À ESPERA DE UM CORPO
À ESPERA DE UM CORPO
Severiana era a própria morte. Cansada de sempre morrer. Dia após dia. Nas noites de suspiros profundos. Abismando vida somada. Socada num estoque sem uso próprio.
Espelho, não tinha. Pra quê? Sabia, por intuição, que as pessoas eram espelhos umas das outras. E sabia, também, que o silêncio bafejava. Embaciava. Turvava. E ninguém nela se espelhava.
Seria a outra de si mesma? Seria sombra à espera de um corpo? Teria que findar-se naquela vida de nunca nascida?
Ficava assim de desencanto em desencanto. Contava os desgastes dos dias. Ouvia cantigas de bocas fechadas. Os tremores das águas desbrotadas nas sargetas.
Vida que ia. Vida que não voltava. O ar parecia que entrava em pulmões de papelão. Feito foles. Surrados e moles. Respirando cada vez como se fosse a última. E o ar escapando pelos furos em rasgos de assobios.
Severiana negociava consigo mesma. “Só por hoje vou redesenhar meu sonho.” E saía pra rua. Olhava com olhos de vidro as vielas sujas. As cantinas e os botecos escuros. Cismava sobre a arquitetura das poeiras nas calçadas desiguais. Nos carros. Nos ônibus. No intenso vai-e-vem das pessoas.
Ora escrava. Ora bailarina. De dia borboleta. De noite vagalume. Arqueando as peles sobre os ossos, ela se vestia de colmeias. E gotejava mel. Sim. Ela era doce.
Seu caminhar era um poema para a morte. E ela estava bem ali. No dobrar daquela esquina.
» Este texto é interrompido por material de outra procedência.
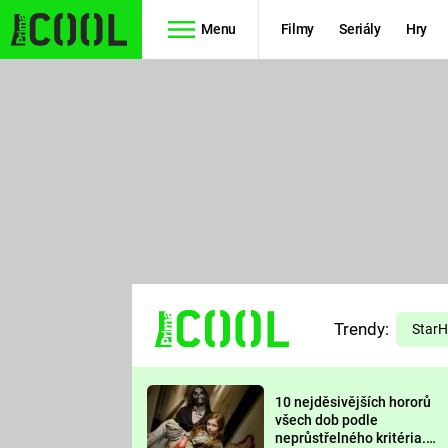
Menu
Filmy
Seriály
Hry
Seriály
Filmy
SIMPSONOVI
STAR WARS
HVĚZDNÁ
AVENGERS
BRÁNA
RYCHLE A
TEORIE
ZBĚSILE 10
Trendy:
VELKÉHO
Star
PREDÁTOR
TŘESKU
10 nejděsivějších hororů
FUTURAMA
všech dob podle
neprůstřelného kritéria.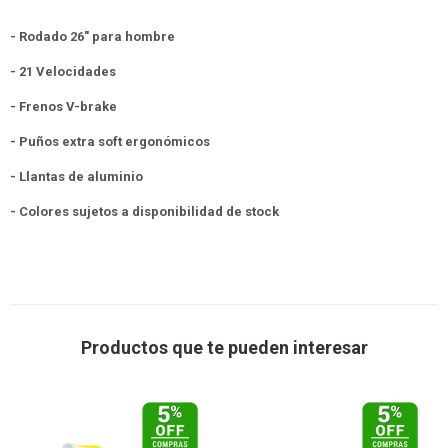
- Rodado 26" para hombre
- 21 Velocidades
- Frenos V-brake
- Puños extra soft ergonómicos
- Llantas de aluminio
- Colores sujetos a disponibilidad de stock
Productos que te pueden interesar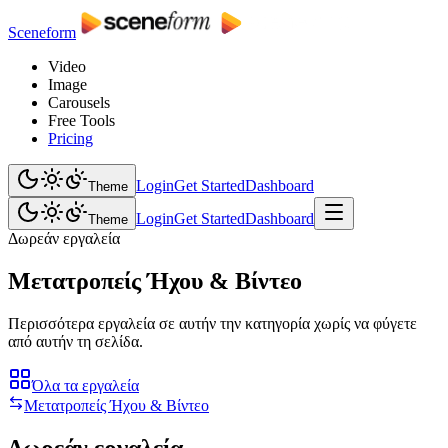
Sceneform
Video
Image
Carousels
Free Tools
Pricing
Login
Get Started
Dashboard
Theme
Login
Get Started
Dashboard
Theme
Δωρεάν εργαλεία
Μετατροπείς Ήχου & Βίντεο
Περισσότερα εργαλεία σε αυτήν την κατηγορία χωρίς να φύγετε
από αυτήν τη σελίδα.
Όλα τα εργαλεία
Μετατροπείς Ήχου & Βίντεο
Δωρεάν εργαλεία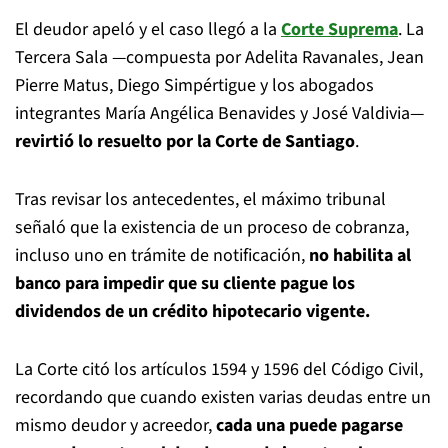
El deudor apeló y el caso llegó a la
Corte Suprema
. La
Tercera Sala —compuesta por Adelita Ravanales, Jean
Pierre Matus, Diego Simpértigue y los abogados
integrantes María Angélica Benavides y José Valdivia—
revirtió lo resuelto por la Corte de Santiago
.
Tras revisar los antecedentes, el máximo tribunal
señaló que la existencia de un proceso de cobranza,
incluso uno en trámite de notificación,
no habilita al
banco para impedir que su cliente pague los
dividendos de un crédito hipotecario vigente.
La Corte citó los artículos 1594 y 1596 del Código Civil,
recordando que cuando existen varias deudas entre un
mismo deudor y acreedor,
cada una puede pagarse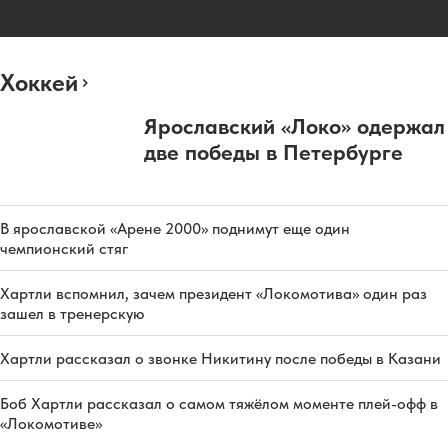
Хоккей
Ярославский «Локо» одержал
две победы в Петербурге
В ярославской «Арене 2000» поднимут еще один
чемпионский стяг
Хартли вспомнил, зачем президент «Локомотива» один раз
зашел в тренерскую
Хартли рассказал о звонке Никитину после победы в Казани
Боб Хартли рассказал о самом тяжёлом моменте плей-офф в
«Локомотиве»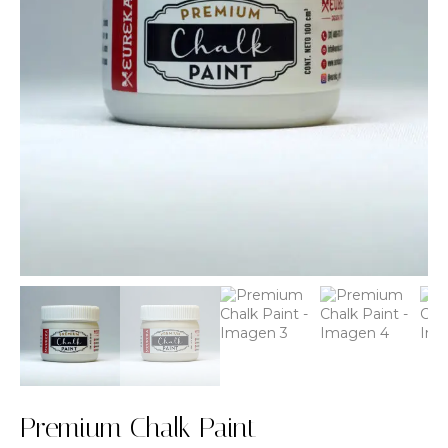
Premium Chalk Paint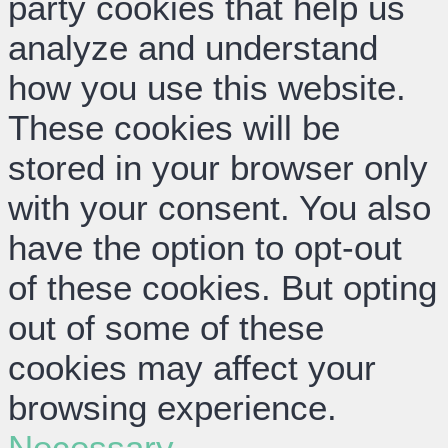
party cookies that help us
analyze and understand
how you use this website.
These cookies will be
stored in your browser only
with your consent. You also
have the option to opt-out
of these cookies. But opting
out of some of these
cookies may affect your
browsing experience.
Necessary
Genilson era a própria lambança vivendo de lero-lero. Sorrizinho tatuado de canto de boca, capturava olhares vesgos de mulheres súbitas. E elas se atraíam. Feito abelhas na flor. E se traíam. Feito sonhos desfeitos. Desconformavam a legitimidade da vida.
Severiana foi serpenteada pelo olhar encantador de Genilson. Sentia-se vista. Amada.
Como se estivessem num corpo seus olhos vibraram. Sentia uma espécie de arrepio. Quase fantasmagórico. Boca entreaberta ávida de beijo. Calor suado percorrendo gordurosos poros. Súditos daquele pseudo-corpo. Crateras de um vulcão, extintamente, natimorto.
“Nossa! Como é cheiroso esse gato!” Cheiros, ela os sentia. Era um nariz em pessoa. E Genilson cheirava à madeira. Sândalo. Imaginava que a fala macia soprava palavras feito dedos tocando-a por dentro. As cordas desafinadas dos nervos afinavam seus ossos. Matrizes de marfim. E Genilson, o encantador de quimeras faria sua espetacular apresentação.
Severiana nunca se preparava para coisa alguma. Dizia-se ser despreparada para a vida. E o que aconteceria a seguir seria obra autêntica do acaso.
Poucos passos a separavam de seu lúgubre destino. A esperança de finalmente nascer caía-lhe do céu em flocos de finitude. Fim de uma busca por um corpo que não fosse translúcido. Um corpo que projetasse uma sombra.
Genilson sabia que ela viria ao seu encontro. Era só atravessar a rua. Esta seria sua última oportunidade para se dar bem no amor. E iria lutar para isso. Veio-lhe das profundezas da alma a certeza. Seriam o par perfeito.
O semáforo tingiu-se de vermelho. Sobre a faixa de pedestre um corpo turvava as listras brancas. Dava-lhes um tom de rosa magnífico. E sobre o tão sonhado corpo estava Genilson. E Severiana sentiu o cheiro mais doce do mundo. O cheiro de sândalo e sal. Percorrendo seu corpo. Sim. Um corpo com sombras escarlates.